Page-level text extractions:

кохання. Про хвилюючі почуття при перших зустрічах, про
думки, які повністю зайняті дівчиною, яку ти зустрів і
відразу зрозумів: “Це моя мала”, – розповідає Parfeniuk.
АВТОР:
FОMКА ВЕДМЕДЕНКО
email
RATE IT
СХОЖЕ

• [Assignment]: Having looked over the entries above, reproduce all of them exactly.

• [Problem solution]:
кохання. Про хвилюючі почуття при перших зустрічах, про
думки, які повністю зайняті дівчиною, яку ти зустрів і
відразу зрозумів: “Це моя мала”, – розповідає Parfeniuk.
АВТОР:
FОMКА ВЕДМЕДЕНКО
email
RATE IT
СХОЖЕ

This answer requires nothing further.